Stratio/spark-solr

Error indexing docs

Closed this issue · 2 comments

When using Dataframes for indexing docs an error came up. A field _indexed_at_tdt is automatically added an we don't have it in our schema. Maybe it is usefull when there are no id field but in that case it should be optional.

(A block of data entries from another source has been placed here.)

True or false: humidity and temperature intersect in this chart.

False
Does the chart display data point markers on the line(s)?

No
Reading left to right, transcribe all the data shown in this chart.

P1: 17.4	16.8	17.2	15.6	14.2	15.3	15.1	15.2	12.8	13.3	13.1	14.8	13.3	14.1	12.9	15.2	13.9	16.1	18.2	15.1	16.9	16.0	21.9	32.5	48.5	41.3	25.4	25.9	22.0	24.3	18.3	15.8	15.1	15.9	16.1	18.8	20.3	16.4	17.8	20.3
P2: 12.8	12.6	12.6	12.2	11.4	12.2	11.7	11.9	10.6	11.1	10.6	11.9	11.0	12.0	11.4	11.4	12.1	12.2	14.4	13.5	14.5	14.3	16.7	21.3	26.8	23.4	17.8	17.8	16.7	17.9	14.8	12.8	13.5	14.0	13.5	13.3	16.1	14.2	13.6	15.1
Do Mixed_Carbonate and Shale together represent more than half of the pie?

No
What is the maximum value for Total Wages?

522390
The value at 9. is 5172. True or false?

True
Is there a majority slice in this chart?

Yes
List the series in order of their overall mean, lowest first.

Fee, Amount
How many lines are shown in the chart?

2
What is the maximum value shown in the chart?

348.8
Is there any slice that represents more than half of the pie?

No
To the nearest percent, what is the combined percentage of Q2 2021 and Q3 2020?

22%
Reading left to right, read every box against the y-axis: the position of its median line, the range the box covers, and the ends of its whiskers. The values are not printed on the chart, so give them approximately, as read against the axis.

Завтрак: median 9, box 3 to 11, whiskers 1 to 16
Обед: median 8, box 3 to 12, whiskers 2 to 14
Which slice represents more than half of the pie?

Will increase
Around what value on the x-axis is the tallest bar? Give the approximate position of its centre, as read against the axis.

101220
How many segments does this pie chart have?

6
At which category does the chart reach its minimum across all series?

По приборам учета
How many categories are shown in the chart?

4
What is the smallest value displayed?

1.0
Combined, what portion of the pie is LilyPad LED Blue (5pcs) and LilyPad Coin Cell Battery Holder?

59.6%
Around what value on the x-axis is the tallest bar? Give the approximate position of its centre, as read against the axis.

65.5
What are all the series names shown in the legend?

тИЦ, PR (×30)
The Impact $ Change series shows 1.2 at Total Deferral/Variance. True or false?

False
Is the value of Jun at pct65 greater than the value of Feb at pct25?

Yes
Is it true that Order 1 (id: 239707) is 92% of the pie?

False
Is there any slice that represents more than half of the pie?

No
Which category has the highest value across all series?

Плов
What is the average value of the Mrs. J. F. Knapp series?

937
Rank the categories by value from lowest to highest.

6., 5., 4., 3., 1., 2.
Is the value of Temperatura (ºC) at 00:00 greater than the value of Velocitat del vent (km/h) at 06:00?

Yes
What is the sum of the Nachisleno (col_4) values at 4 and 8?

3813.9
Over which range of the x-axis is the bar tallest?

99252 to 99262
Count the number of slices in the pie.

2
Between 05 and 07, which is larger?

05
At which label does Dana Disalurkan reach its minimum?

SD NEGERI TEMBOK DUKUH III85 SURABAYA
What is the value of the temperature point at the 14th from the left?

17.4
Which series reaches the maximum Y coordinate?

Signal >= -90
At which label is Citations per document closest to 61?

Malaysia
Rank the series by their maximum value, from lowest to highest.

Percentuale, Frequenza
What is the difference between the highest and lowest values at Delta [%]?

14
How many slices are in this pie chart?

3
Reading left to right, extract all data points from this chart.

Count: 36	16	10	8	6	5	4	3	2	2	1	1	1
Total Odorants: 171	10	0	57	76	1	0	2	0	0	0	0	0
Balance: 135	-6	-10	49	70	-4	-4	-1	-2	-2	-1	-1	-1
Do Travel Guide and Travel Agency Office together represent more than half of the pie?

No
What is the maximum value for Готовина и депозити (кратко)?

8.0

We are using branch spark1_3_xAndSolr4.

Hi, we still have problems with this issue:

org.apache.solr.client.solrj.impl.CloudSolrClient$RouteException: Error from server at http://427f4a3f7fb4:8983/solr/smf-agg-hour: ERROR: [doc=0_6_Magic_1442509200000] unknown field '_indexed_at_tdt'
    at org.apache.solr.client.solrj.impl.CloudSolrClient.directUpdate(CloudSolrClient.java:625)
    at org.apache.solr.client.solrj.impl.CloudSolrClient.sendRequest(CloudSolrClient.java:967)
    at org.apache.solr.client.solrj.impl.CloudSolrClient.requestWithRetryOnStaleState(CloudSolrClient.java:856)
    at org.apache.solr.client.solrj.impl.CloudSolrClient.request(CloudSolrClient.java:799)
    at org.apache.solr.client.solrj.SolrClient.request(SolrClient.java:1220)
    at com.lucidworks.spark.SolrSupport.sendBatchToSolr(SolrSupport.java:202)
    at com.lucidworks.spark.SolrSupport$4.call(SolrSupport.java:186)
    at com.lucidworks.spark.SolrSupport$4.call(SolrSupport.java:172)
    at org.apache.spark.api.java.JavaRDDLike$$anonfun$foreachPartition$1.apply(JavaRDDLike.scala:198)
    at org.apache.spark.api.java.JavaRDDLike$$anonfun$foreachPartition$1.apply(JavaRDDLike.scala:198)
    at org.apache.spark.rdd.RDD$$anonfun$foreachPartition$1.apply(RDD.scala:806)
    at org.apache.spark.rdd.RDD$$anonfun$foreachPartition$1.apply(RDD.scala:806)
    at org.apache.spark.SparkContext$$anonfun$runJob$5.apply(SparkContext.scala:1497)
    at org.apache.spark.SparkContext$$anonfun$runJob$5.apply(SparkContext.scala:1497)
    at org.apache.spark.scheduler.ResultTask.runTask(ResultTask.scala:61)
    at org.apache.spark.scheduler.Task.run(Task.scala:64)
    at org.apache.spark.executor.Executor$TaskRunner.run(Executor.scala:203)
    at java.util.concurrent.ThreadPoolExecutor.runWorker(ThreadPoolExecutor.java:1142)
    at java.util.concurrent.ThreadPoolExecutor$Worker.run(ThreadPoolExecutor.java:617)
    at java.lang.Thread.run(Thread.java:745)
Caused by: org.apache.solr.client.solrj.impl.HttpSolrClient$RemoteSolrException: Error from server at http://427f4a3f7fb4:8983/solr/smf-agg-hour: ERROR: [doc=0_6_Magic_1442509200000] unknown field '_indexed_at_tdt'
    at org.apache.solr.client.solrj.impl.HttpSolrClient.executeMethod(HttpSolrClient.java:560)
    at org.apache.solr.client.solrj.impl.HttpSolrClient.request(HttpSolrClient.java:235)
    at org.apache.solr.client.solrj.impl.HttpSolrClient.request(HttpSolrClient.java:227)
    at org.apache.solr.client.solrj.impl.LBHttpSolrClient.doRequest(LBHttpSolrClient.java:376)
    at org.apache.solr.client.solrj.impl.LBHttpSolrClient.request(LBHttpSolrClient.java:328)
    at org.apache.solr.client.solrj.impl.CloudSolrClient$2.call(CloudSolrClient.java:600)
    at org.apache.solr.client.solrj.impl.CloudSolrClient$2.call(CloudSolrClient.java:597)
    at java.util.concurrent.FutureTask.run(FutureTask.java:266)
    at org.apache.solr.common.util.ExecutorUtil$MDCAwareThreadPoolExecutor$1.run(ExecutorUtil.java:148)
    ... 3 more

We had tested with branch spark1_3_xAndSolr4_optionalDefaultIndex

We have to set the optional param split_default_index and it works fine. Thanks!